» **Apply what you read**:
**a)** Please copy the case summary on joint tenancy word for word, from "On February 27, 2020, the" up to and including "partition the property.".
**b)** Summarize the case summary on joint tenancy in two sentences.

** Opening Passage for review block **

Is a joint tenancy with the right of survivorship severed when one joint tenant executes a quitclaim deed transferring her interest to herself?

Grant v. Grant, 2023 WL 8618896 (Pa. Super.) (unreported), allocatur granted July 9, 2024, appeal docket 18 WAP 2024

In this case, the Pennsylvania Supreme Court will consider whether a joint tenancy with the right of survivorship is severed when one joint tenant executes a quitclaim deed transferring her interest to herself.

In 1996, the decedent, Ms. Grant, and her son, Mr. Grant (the appellee), acquired property as joint tenants with the right of survivorship. In 2020, Ms. Grant filed a partition action seeking to divide the property. Superior Court summarized the procedural and factual background as follows:

On February 27, 2020, the decedent filed a complaint for partition of real property. Therein, the decedent alleged that she and Appellee, who is the decedent’s son, held title as joint tenants with the right of survivorship to real property located in Murrysville, Pennsylvania (“the property”). She noted there were no mortgages, judgments, or liens encumbering the property, and the residential property did not generate rents, profits, or revenues. The decedent averred that holding joint tenancy with Appellee was no longer tenable, and, therefore, she requested the trial court partition the property.

On June 1, 2020, Appellee filed an answer with new matter and counterclaims. Therein, Appellee averred the decedent acquired her interest in the property by way of fraud, accident, or mistake, and, therefore, she was not a valid and lawful title holder to the property in any respect. Appellee presented three counterclaims: count 1-constructive trust, count 2-unjust enrichment, and count 3-declaratory judgment for adverse possession.

On June 18, 2020, the decedent filed a reply to Appellee’s answer with new matter. Also, on this same date, the decedent filed preliminary objections to Appellee’s counterclaims. Specifically, the decedent averred Appellee failed to plead his counterclaims with sufficient specificity.

On August 21, 2020, Appellee filed an amended counterclaim petition wherein he continued to raise three counterclaims: count 1-constructive trust, count 2-unjust enrichment, and count 3-declaratory judgment for adverse possession. In support of his amended counterclaims, Appellee averred that, during Appellee’s entire lifetime, until January of 2020, the decedent had handled Appellee’s bookkeeping and administrative matters, and the decedent had placed herself in a confidential relationship, thus owing a fiduciary duty to Appellee. He indicated he had placed an unfettered trust in the decedent until January 10, 2020, at which time he discovered the decedent had engaged in wasteful, deceptive practices concerning Appellee’s financial resources, which was a breach of the decedent’s fiduciary duty to Appellee.

** Closing Passage for review block **
** Opening Data excerpt block **

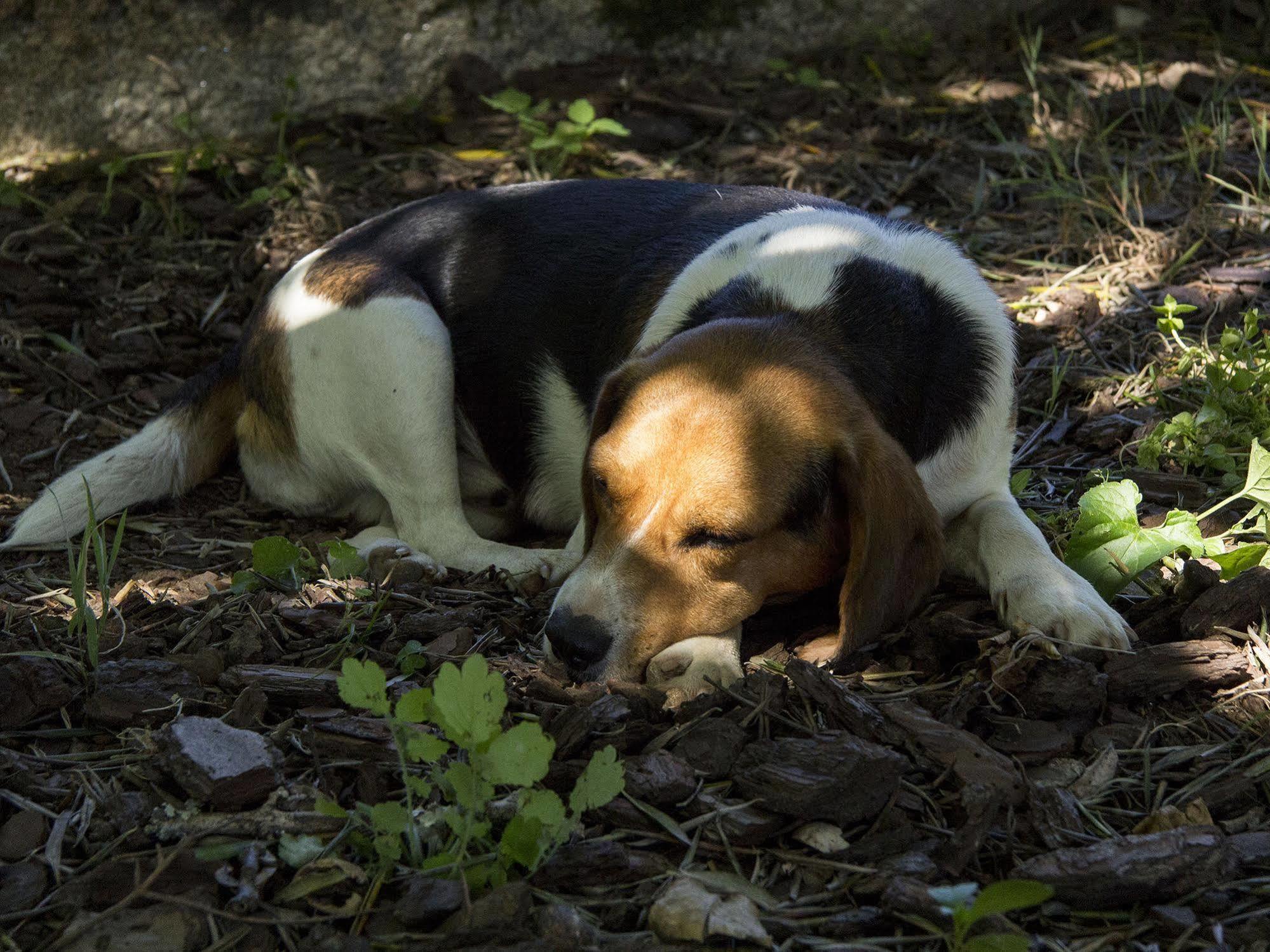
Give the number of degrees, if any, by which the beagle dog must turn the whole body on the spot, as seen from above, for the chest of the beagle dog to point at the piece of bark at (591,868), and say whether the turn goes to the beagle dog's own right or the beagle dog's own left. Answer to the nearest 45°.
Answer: approximately 45° to the beagle dog's own right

** Closing Data excerpt block **

» **Answers below**:
**a)**
On February 27, 2020, the decedent filed a complaint for partition of real property. Therein, the decedent alleged that she and Appellee, who is the decedent’s son, held title as joint tenants with the right of survivorship to real property located in Murrysville, Pennsylvania (“the property”). She noted there were no mortgages, judgments, or liens encumbering the property, and the residential property did not generate rents, profits, or revenues. The decedent averred that holding joint tenancy with Appellee was no longer tenable, and, therefore, she requested the trial court partition the property.

**b)** The Pennsylvania Supreme Court will decide whether a joint tenancy with the right of survivorship is severed when one joint tenant executes a quitclaim deed transferring her interest to herself, in a dispute over property that Ms. Grant and her son acquired as joint tenants in 1996. After Ms. Grant filed a complaint for partition of the property in 2020, her son answered that she had acquired her interest by fraud, accident, or mistake, and he brought counterclaims for constructive trust, unjust enrichment, and declaratory judgment for adverse possession.